Residents in nearly 30 east metro cities can now compost their food waste by leaving it on the curb — only the start for Ramsey and Washington counties’ ambitious program aimed at reaching every home in the coming years.
Other metro counties, under pressure to meet a state mandate to boost organics recycling, are evaluating how to do the same and allow residents to throw their food scraps in a bag and set it on the curb with the rest of the trash.
But all that food waste needs to go somewhere — to be sorted and processed before it’s sent out to make compost.

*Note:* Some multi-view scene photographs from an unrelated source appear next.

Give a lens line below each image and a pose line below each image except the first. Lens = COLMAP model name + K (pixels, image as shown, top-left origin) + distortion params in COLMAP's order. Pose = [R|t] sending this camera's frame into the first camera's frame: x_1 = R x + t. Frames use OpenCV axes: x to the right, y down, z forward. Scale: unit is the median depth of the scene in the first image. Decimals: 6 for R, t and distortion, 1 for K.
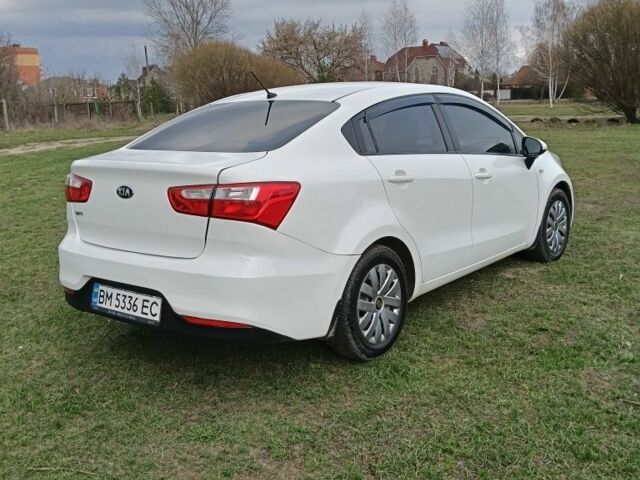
lens RADIAL K [[698.1, 0, 320.0], [0, 698.1, 240.0], [0, 0, 1]] dist [0.149340, -0.413087]
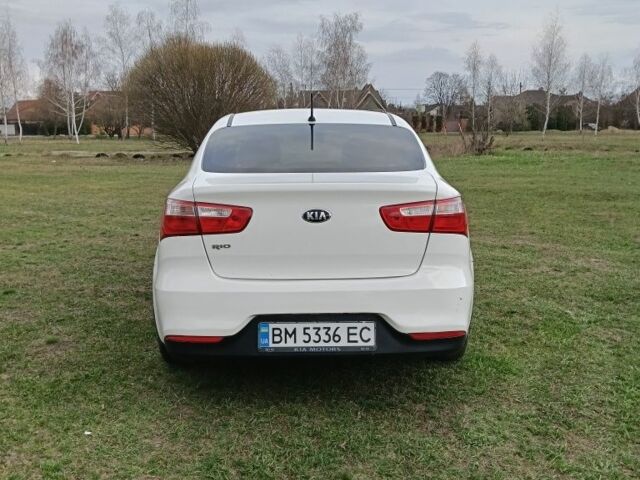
lens RADIAL K [[698.1, 0, 320.0], [0, 698.1, 240.0], [0, 0, 1]] dist [0.149340, -0.413087]
pose [[0.768512, -0.073789, 0.635566, -0.852056], [0.106319, 0.994245, -0.013126, -0.023330], [-0.630940, 0.077660, 0.771935, 0.282186]]
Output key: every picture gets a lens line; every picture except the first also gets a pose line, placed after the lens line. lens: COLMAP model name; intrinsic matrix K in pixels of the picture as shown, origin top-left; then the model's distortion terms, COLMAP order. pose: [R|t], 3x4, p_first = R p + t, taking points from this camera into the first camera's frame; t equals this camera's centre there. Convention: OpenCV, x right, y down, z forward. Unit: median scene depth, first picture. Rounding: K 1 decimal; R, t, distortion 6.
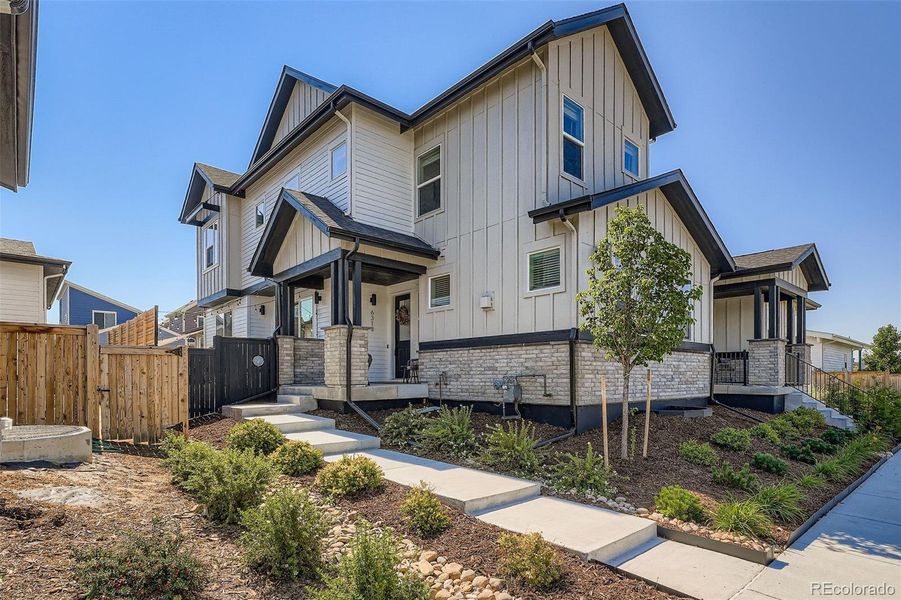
lens RADIAL K [[326.6, 0, 450.6], [0, 326.6, 298.4], [0, 0, 1]] dist [-0.000432, 0.000028]
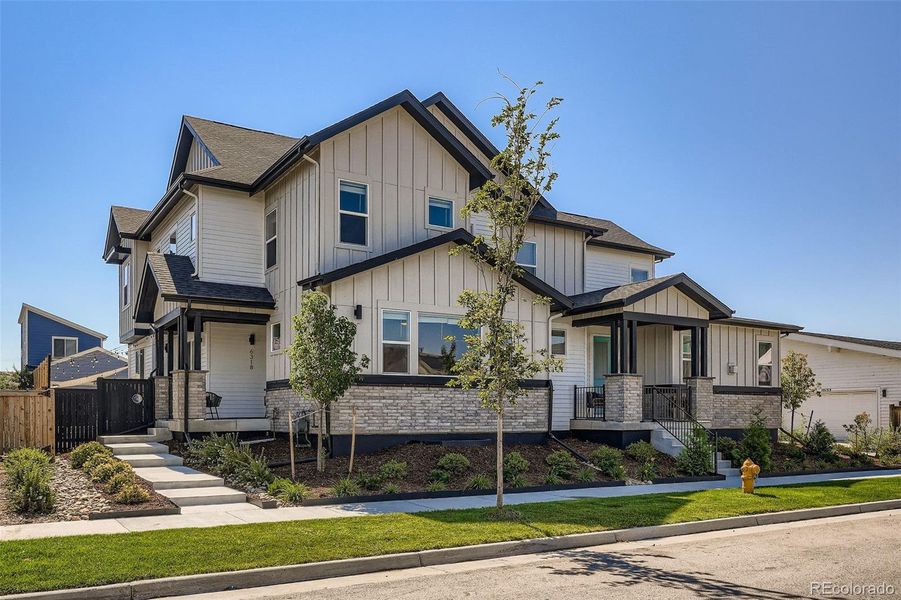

And in the north metro city of Blaine, that’s an issue causing major uproar among residents living next door to Walters Recycling and Refuse. The company earlier this year won a 10-year contract with the counties to process food waste, using artificial intelligence to separate organics from other trash. Walters is now seeking a city permit to expand its capacity from 140,000 tons of waste to 340,000.
Neighbors and business owners packed a standing-room-only Planning Commission meeting earlier in October to oppose Walters’ request, saying they already deal with odor, truck traffic, noise and litter on their streets. The commission voted 5-1 to reject the company’s request, putting the counties’ plans in jeopardy.
“There’s a $750 million development nearby that we have coming in,” said neighbor James DePoint, referencing a planned entertainment hub at 105th Avenue. “We have all this money invested in this, and then we’re going to double a garbage facility? On a hot summer day at a baseball game, we could have garbage smell as we’re having a beer and eating a hot dog?”
Leaders with Walters, which already takes some trash from the eastern counties, say they are working to ease residents’ fears, including adding technology to mitigate odor.
Trista Martinson, executive director of Ramsey/Washington Recycling and Energy, worries if the Blaine City Council denies the permit, it would hamper the metro’s efforts to meet the state requirement that all cities with a population over 5,000 offer curbside organics recycling by 2030.